Description
Puisant dans le langage mathématique de la nature, cette pièce est structurée autour de la suite de Fibonacci et de la proportion dorée, un ratio qui apparaît dans la spirale d'une coquille de nautilus, les graines d'un tournesol et les bras de galaxies lointaines.
Quatre spirales ancrent la composition, et ce nombre est lui-même intentionnel : à travers les cultures et l'histoire, quatre représente la plénitude, les directions cardinales, les éléments et les cycles du temps.

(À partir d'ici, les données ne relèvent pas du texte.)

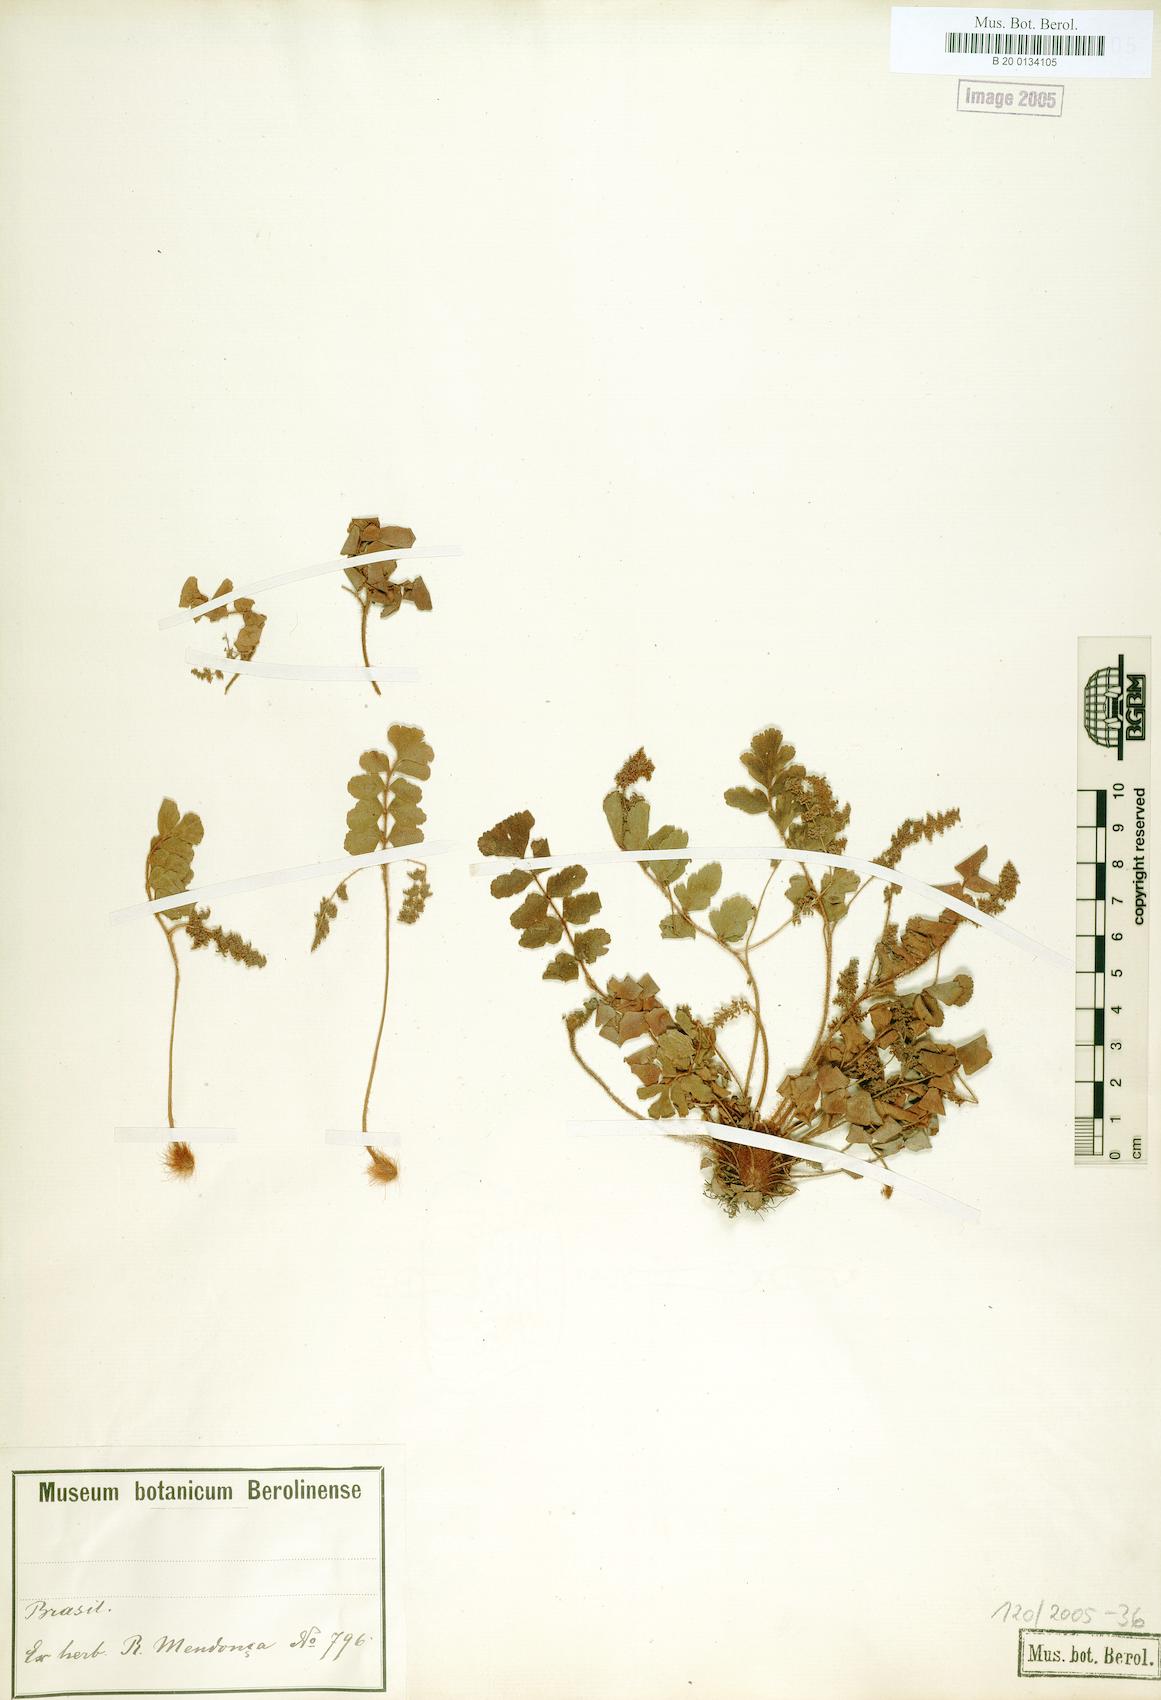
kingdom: Plantae
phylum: Tracheophyta
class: Polypodiopsida
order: Schizaeales
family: Anemiaceae
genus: Anemia
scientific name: Anemia lanuginosa
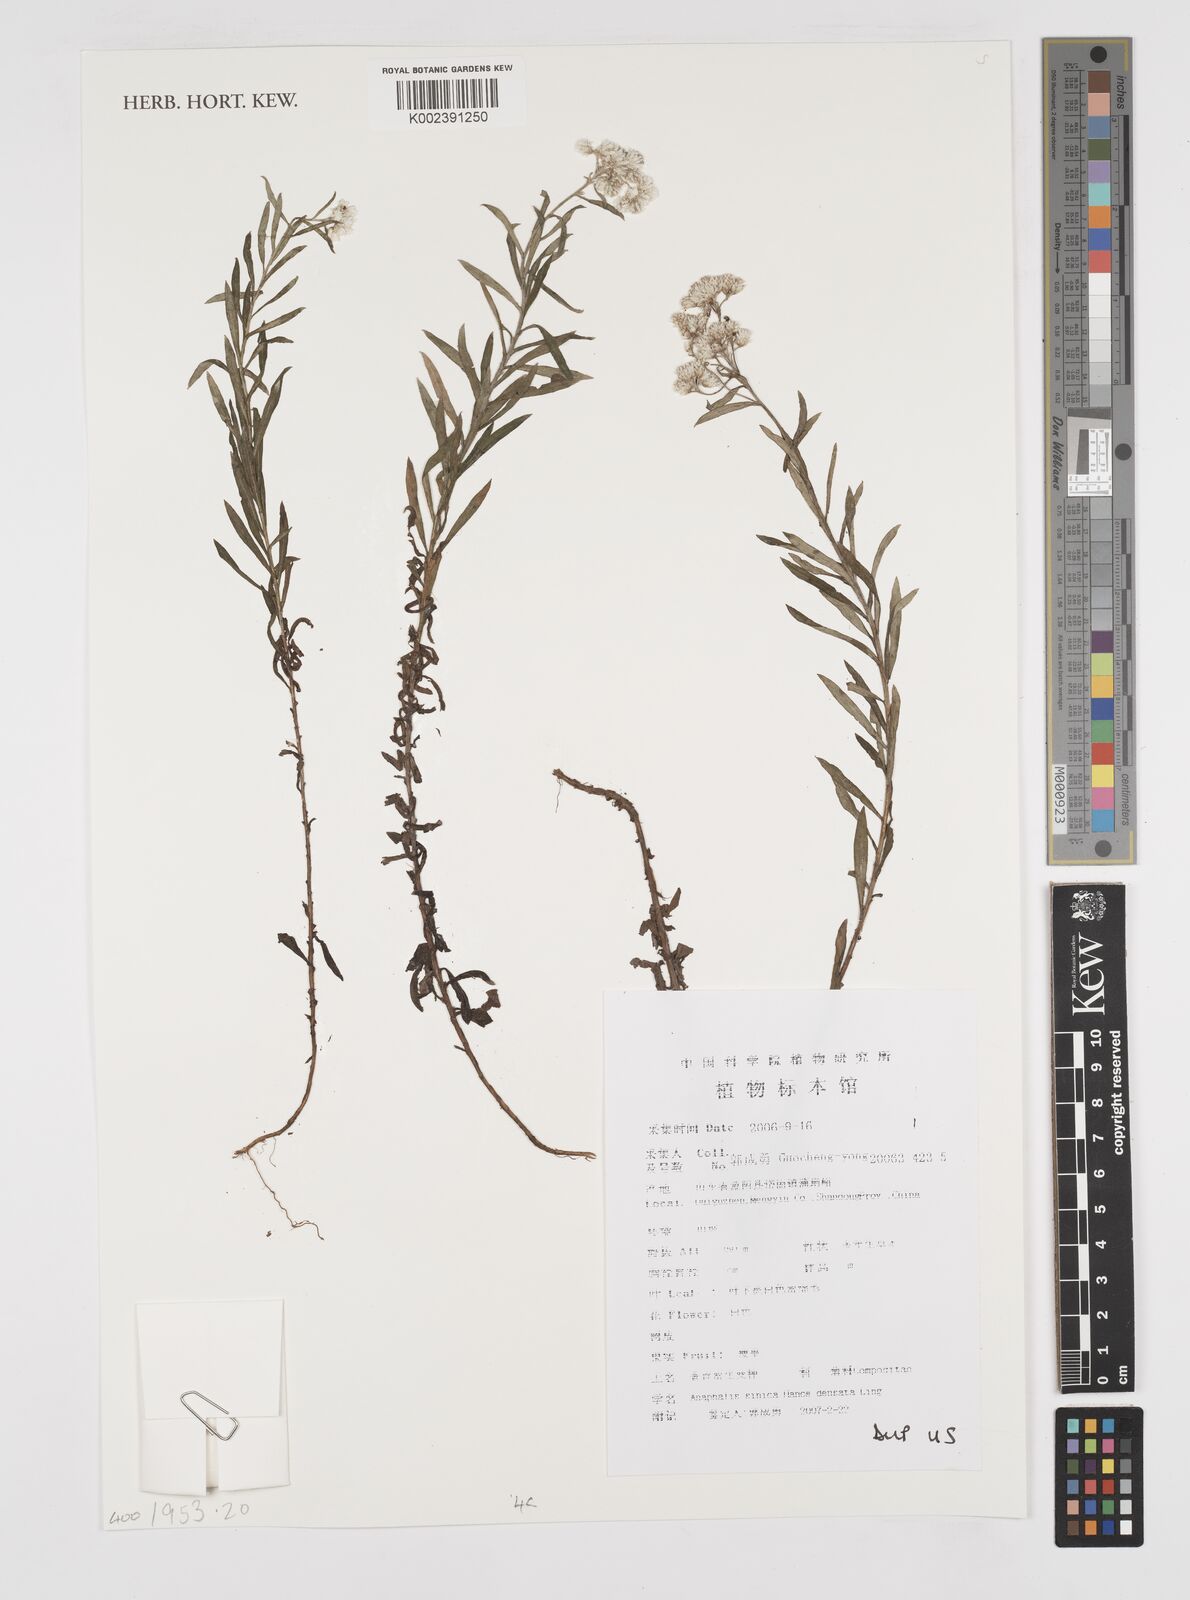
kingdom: Plantae
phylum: Tracheophyta
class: Magnoliopsida
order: Asterales
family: Asteraceae
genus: Anaphalis
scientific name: Anaphalis sinica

La spirale est peut-être le plus ancien symbole de la conscience humaine. Taillé dans des pierres préhistoriques, tissé dans les sculptures de temples, et observé dans le mouvement de l'eau et des étoiles, il a toujours signifié la même chose : que la croissance n'est pas une ligne droite mais un tournant, une expansion, un retour qui n'est jamais tout à fait un retour. Nous revenons au même endroit, mais nous ne sommes pas les mêmes personnes.
Chaque section de cette composition complexe puise dans le langage visuel d'une civilisation ancienne différente, choisie pour ce que cette culture comprenait sur la nature, le cosmos et notre place dans ces deux domaines. Partant du centre vivant vers l'extérieur à travers la terre, l'eau et l'atmosphère, l'œuvre se dissout finalement dans le ciel nocturne, suggérant que ce que nous appelons le passé et ce que nous appelons le futur pourraient être moins séparés que nous ne le pensons.